The no-commercial rule is painful for companies, and a few may try to take advantage of debate fever; during the primaries, a Trojan ad showed different types of prophylactics being questioned by a moderator and arguing about which is “most qualified to be erected.” The Legal Sea Foods restaurant chain is brainstorming ideas, including the catchphrase, “There’s no debate, there’s no fresher fish than ours.”
Spectacle aside, performances on the stage matter. Voters for years have singled out debates “more than any other single factor” in deciding how to cast ballots, according to exit-poll data compiled by the commission. This year they’ll be must-watch because the race is so compelling. “There is certainly added interest,” says Averett, secretary of Democrats Abroad in Portugal. “We had a 50 percent increase in voter turnout for our global primary.”

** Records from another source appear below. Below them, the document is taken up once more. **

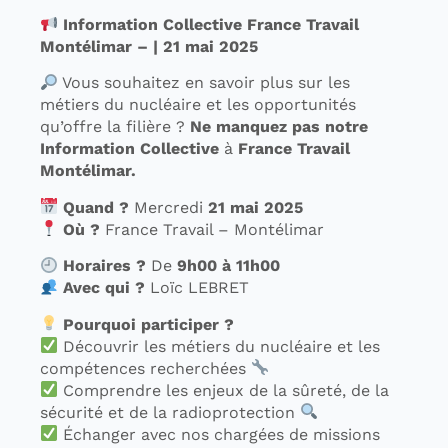
Information Collective France Travail
Montélimar – | 21 mai 2025
Vous souhaitez en savoir plus sur les
métiers du nucléaire et les opportunités
qu’offre la filière ?
Ne manquez pas notre
Information Collective
à
France Travail
Montélimar.
Quand ?
Mercredi
21 mai 2025
Où ?
France Travail – Montélimar
Horaires ?
De
9h00 à 11h00
Avec qui ?
Loïc LEBRET
Pourquoi participer ?
Découvrir les métiers du nucléaire et les
compétences recherchées
Comprendre les enjeux de la sûreté, de la
sécurité et de la radioprotection
Échanger avec nos chargées de missions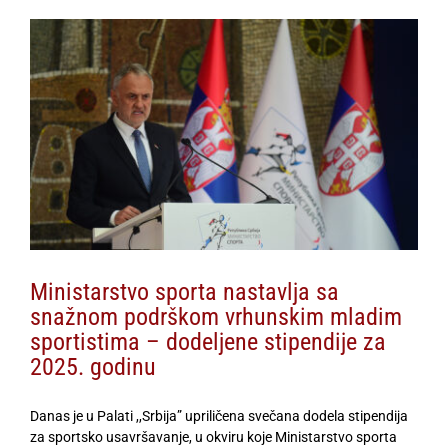
View
Larger
Image
Ministarstvo sporta nastavlja sa
snažnom podrškom vrhunskim mladim
sportistima – dodeljene stipendije za
2025. godinu
Danas je u Palati ,,Srbija” upriličena svečana dodela stipendija
za sportsko usavršavanje, u okviru koje Ministarstvo sporta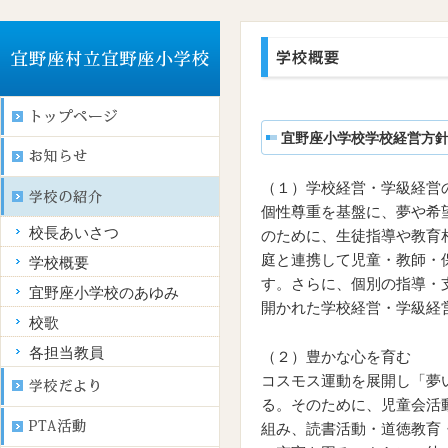
宜野座小学校学校経営方
（１）学校経営・学級経営
個性尊重を基盤に、夢や希
校長あいさつ
のために、生徒指導や教育
庭と連携して児童・教師・
学校概要
す。さらに、個別の指導・
宜野座小学校のあゆみ
開かれた学校経営・学級経
校歌
各担当教員
（２）豊かな心を育む
コスモス運動を展開し「夢
る。そのために、児童会活
組み、読書活動・道徳教育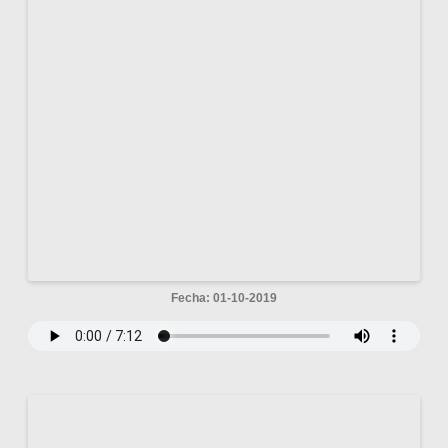
Fecha: 01-10-2019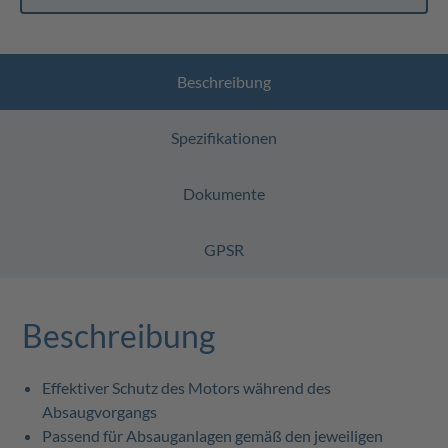
Beschreibung
Spezifikationen
Dokumente
GPSR
Beschreibung
Effektiver Schutz des Motors während des
Absaugvorgangs
Passend für Absauganlagen gemäß den jeweiligen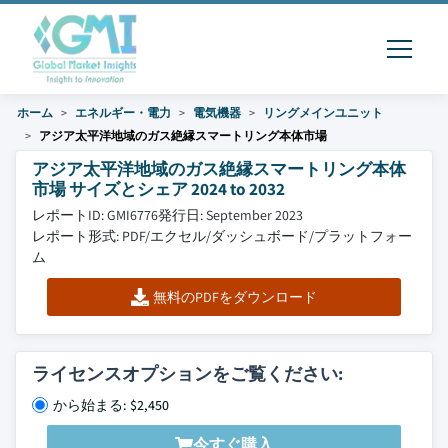
ホーム
エネルギー・電力
電気機器
リングメインユニット
アジア太平洋地域のガス絶縁スマートリング本体市場
アジア太平洋地域のガス絶縁スマートリング本体
市場 サイズとシェア 2024 to 2032
レポートID: GMI6776
発行日: September 2023
レポート形式: PDF/エクセル/ダッシュボード/プラットフォー
ム
無料のPDFをダウンロード
ライセンスオプションをご覧ください:
から始まる: $2,450
今すぐ購入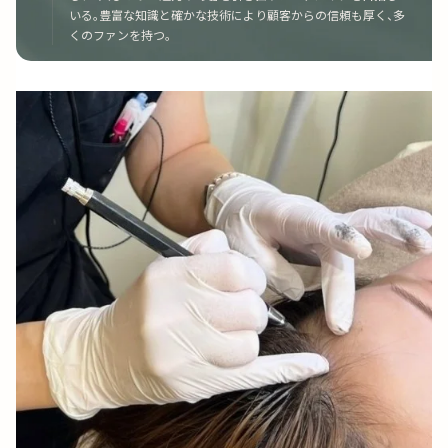
いる。豊富な知識と確かな技術により顧客からの信頼も厚く、多
くのファンを持つ。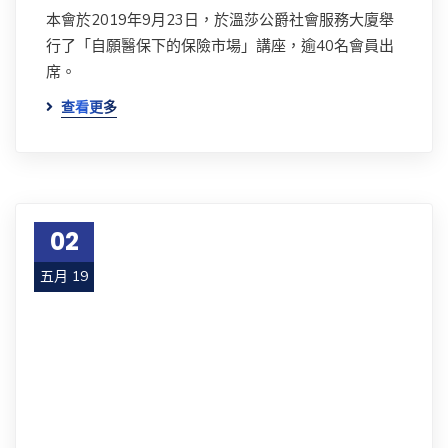
本會於2019年9月23日，於溫莎公爵社會服務大廈舉
行了「自願醫保下的保險市場」講座，逾40名會員出
席。
查看更多
02
五月 19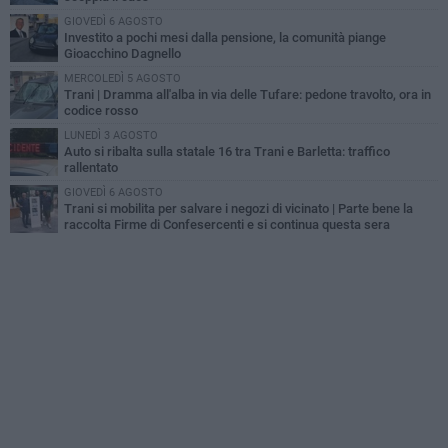
GIOVEDÌ 6 AGOSTO
Investito a pochi mesi dalla pensione, la comunità piange
Gioacchino Dagnello
MERCOLEDÌ 5 AGOSTO
Trani | Dramma all'alba in via delle Tufare: pedone travolto, ora in
codice rosso
LUNEDÌ 3 AGOSTO
Auto si ribalta sulla statale 16 tra Trani e Barletta: traffico
rallentato
GIOVEDÌ 6 AGOSTO
Trani si mobilita per salvare i negozi di vicinato | Parte bene la
raccolta Firme di Confesercenti e si continua questa sera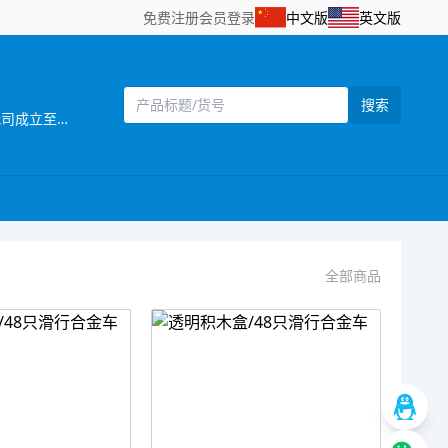
免费注册
会员登录
中文版
英文版
搜索
[主营]： 汕头市骅腾玩具有限公司座落于中国玩具礼品城——广东澄海市。是一家集生产、贸易、服务于一体的玩具公司。我司成立至今，业务持续发展 ；并稳步上升，产品远销世界各地及中国大陆。并高度保持产品的更新。公司拥有一批优秀的专业人才，能为客户提供各种满意的服务。我司遵守欧盟WEEE和ROHS的有关指令要求，符合3C认证、EN71欧洲玩具安全标准等规定，替客户严把质量关，力求把高质量的产品送到客户手中。骅腾玩具有限公司依靠不断追求技术创新、营销创新、管理创新、以市场、科技为导向，稳扎稳打，实现了稳步发展，规模不断扩大，凭借良好的信誉与雄厚的实力，得到客户的一致肯定。骅腾玩具有限公司欢迎海内外客商到我网站浏览、查询、订购；欢迎到公司展厅直接选购！公司秉承"让客户得到满意的产品，有竞争力的价格"为宗旨，竭诚希望与各海内外客户建立长期友好的合作关系。互惠互利，携手共创辉煌明天!
全部商品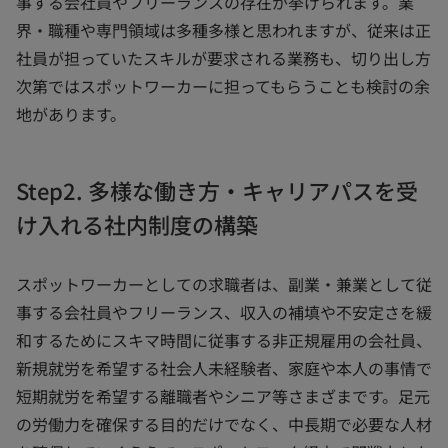
事する会社員やフリーランスの存在が挙げられます。業
界・職種や専門領域は多種多様と思われますが、従来は正
社員が担っていたスキルが要求される業務も、切り出し方
次第ではスポットワーカーに担ってもらうことも検討の余
地があります。
Step2. 多様な働き方・キャリアパスを受
け入れる社内制度の構築
スポットワーカーとしての求職者は、副業・兼業として従
事する会社員やフリーランス、収入の補填や不安定さを緩
和するためにスキマ時間に従事する非正規雇用の会社員、
新規就労を希望する社会人未経験者、家庭や本人の事情で
短期就労を希望する離職者やシニア等さまざまです。足元
の労働力を確保する目的だけでなく、中長期で必要な人材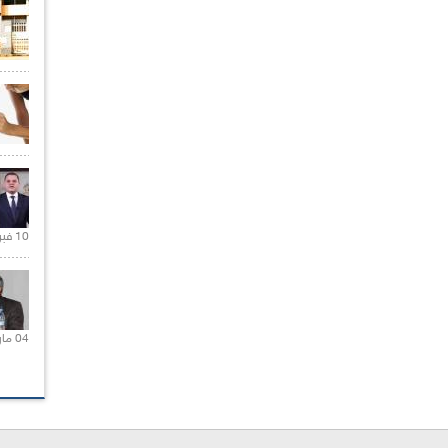
10 فبراير 2021 |
04 مارس 2020 |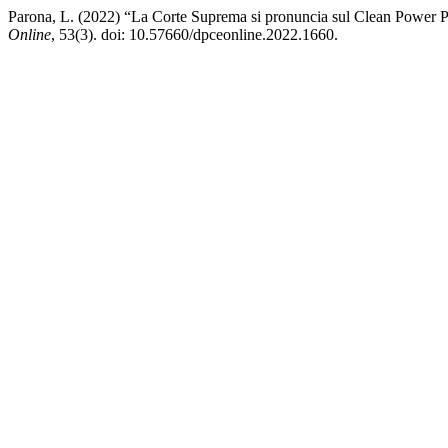
Parona, L. (2022) “La Corte Suprema si pronuncia sul Clean Power Pl
Online
, 53(3). doi: 10.57660/dpceonline.2022.1660.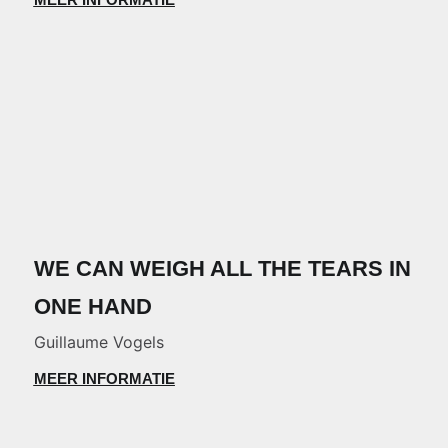
WE CAN WEIGH ALL THE TEARS IN
ONE HAND
Guillaume Vogels
MEER INFORMATIE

In Mexico City, Joshua Castillo, an engineering student, says many Mexicans will be watching, fascinated as never before by U.S. presidential politics in no small part because of Trump’s proclamation that some Mexican immigrants are rapists and his promise to build a border wall paid for by their government.
In Moscow, Dmitriy Kosmodemiyanskiy, a money manager at Otkritie Asset Management, says that “Russians aren’t very interested,” considering it will mean getting up at 4 a.m.
But in the U.S., it’ll be embarrassing to miss a debate, Adamson says. “No one’s going to want to be at a dinner party and not have an opinion on who hit the knockout punch.”